The companies have acknowledged the technology that exists today to block copyright-infringing material isn’t perfect. Therefore, the pact’s principles require that the companies simply make their best effort.

From Tim Wu in Slate:  “Tolerated Use: The Copyright Problem” [part of a broader series of essays on “American Lawbreaking” — what laws we’re “allowed” to break:

This spring, at the Max-Planck Institute in Bonn, Germany, I gave a talk on the phenomenon of tolerated use, and in the audience was Stanford professor Larry Lessig, a Thomas Jefferson figure in the information revolution. “So here’s what I want to know,” he asked. “Why should we tolerate tolerated use?” His point: If you care about free expression and the core reasons for our copyright law—i.e., protecting the artists—why would you put up with a system that makes something like fan art illegal and then tries to ignore the problem? Surely the right answer is to fight for reform of the copyright law: Have the law declare clearly that most noncommercial activities, like fan sites and remixes, are simply beyond the reach of the law.

Lessig has a point. It is hard to see how anyone could endorse a system that declares many inoffensive activities illegal, with the tacit understanding that the law will usually not be enforced, leaving sanctions hanging overhead like copyright’s own Sword of Damocles. The symbolic legal message is preposterous: “Remember, copyright is important, and you’re breaking the law and you may face massive fines. But on the other hand, your site is totally great, so keep going!”

But there’s a reason we do things this way: political failure. The failure in this case is one of the oldest stories in political economy. Big media is the kind of politically effective group that economist Mancur Olson recognized back in the 1960s: small, well-organized, and with much to gain from government. Meanwhile, all the people sitting around in basements creating fan sites and YouTube videos are, to Washington, political eunuchs—too diffuse and underfunded to exert much influence on the nation’s laws. It all boils down to this: Harry Potter fanboys don’t have K Street representation. Consequently, the political system spits out one kind of answer—an answer friendly to the “property interests” of powerful media companies but one that all but ignores the interests of the basement-dwellers.
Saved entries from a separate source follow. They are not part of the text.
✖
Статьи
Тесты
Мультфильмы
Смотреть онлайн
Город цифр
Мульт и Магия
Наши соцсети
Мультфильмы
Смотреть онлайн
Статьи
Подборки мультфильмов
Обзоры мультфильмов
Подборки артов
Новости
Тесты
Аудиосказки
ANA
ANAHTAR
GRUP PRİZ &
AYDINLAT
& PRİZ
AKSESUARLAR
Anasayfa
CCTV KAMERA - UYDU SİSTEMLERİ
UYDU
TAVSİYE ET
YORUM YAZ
The formal result of that is what we have today: a copyright law that covers almost everything we do in the digital world.
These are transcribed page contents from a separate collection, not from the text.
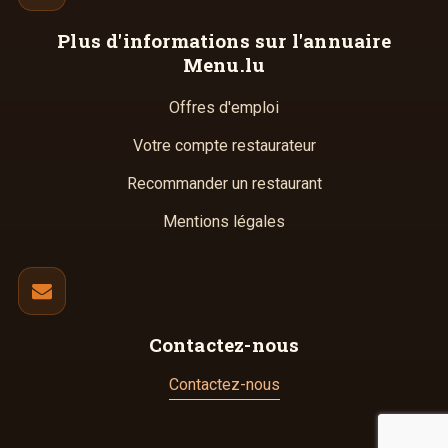
Plus d'informations
sur l'annuaire
Menu.lu
Offres d'emploi
Votre compte restaurateur
Recommander un restaurant
Mentions légales
Contactez-nous
Contactez-nous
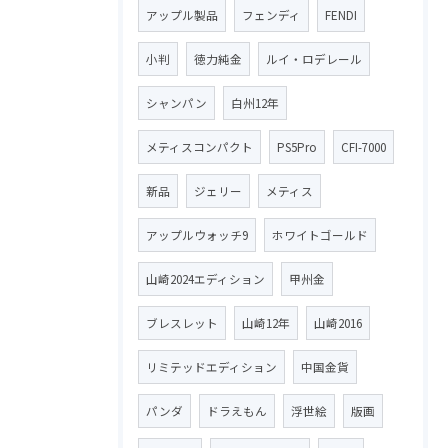
アップル製品
フェンディ
FENDI
小判
徳力純金
ルイ・ロデレール
シャンパン
白州12年
メティスコンパクト
PS5Pro
CFI-7000
新品
ジェリー
メティス
アップルウォッチ9
ホワイトゴールド
山崎2024エディション
甲州金
ブレスレット
山崎12年
山崎2016
リミテッドエディション
中国金貨
パンダ
ドラえもん
浮世絵
版画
What do these stories and developments have in common?  As lawyers and even more so, as content “creators,” “users,” “archivists,” and “researchers,”  we believe that we are given a world in which the Law (note the capital L) says X and any failure to comply with the Law is “illegal.”  From a “progressive” or “liberal” standpoint, we believe that private companies are presumptively bad and Big private companies are presumptively evil, and combinations of Big private companies are almost too scary to imagine.  “Not-for-profit” organizations are good, universities are better, and libraries and librarians are happy warriors for the public interest. 
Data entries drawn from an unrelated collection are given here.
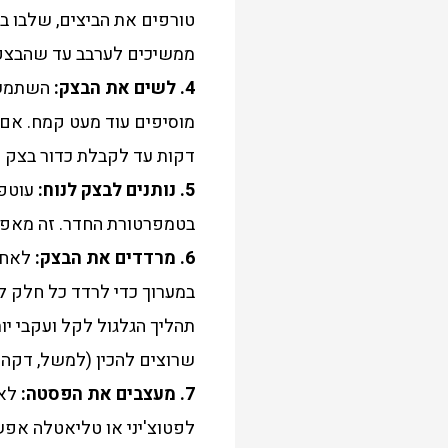
טורפים את הביצים, שלבו ב
ממשיכים לערבב עד שהבצק
4. לשים את הבצק:
השתמשו 
דקות עד לקבלת כדור בצק 
5. נותנים לבצק לנוח:
בטמפרטורת החדר. זה מאפשר
6. מרדדים את הבצק:
לאחר 
במערוך כדי לרדד כל חלק ל
תהליך הגלגול לקל ועקבי יו
שרוצים להכין (למשל, דקה ל
7. מעצבים את הפסטה:
לאח
לפטוצ'יני או טליאטלה אפש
In the examples above, therefore, (first) Google and Microsoft are scanning millions of books as part of a secret plot to control our brains; (second) Microsoft and Disney are sending a sinister symbolic message about User-Generated Content; and (third) the fansite community has internalized the evildoers’ message.  The Law might change all of this, but Real Change is blocked by the political power wielded by Big private companies. 

My lightning quick summary is rhetorically overdone, but I think that it captures an important part of the copyright / information / knowledge “debate” of recent years. 

And I think that once the more overheated rhetoric is pulled aside, none of these three propositions really survives.  The Law isn’t necessarily X.  Private companies are not all bad; Big private companies are not all evil; not-for-profit organizations and universities and even librarians have deeply mixed motives.  Consumers and users and researchers need not internalize the rhetoric of tolerated lawbreaking, but their only alternative is not resistance on the path to revolution, blocked by the Powers That Be.

Do we need a new vocabulary and a new syntax to describe this landscape?  I think so.  What would those look and sound like?  More (I hope) shortly.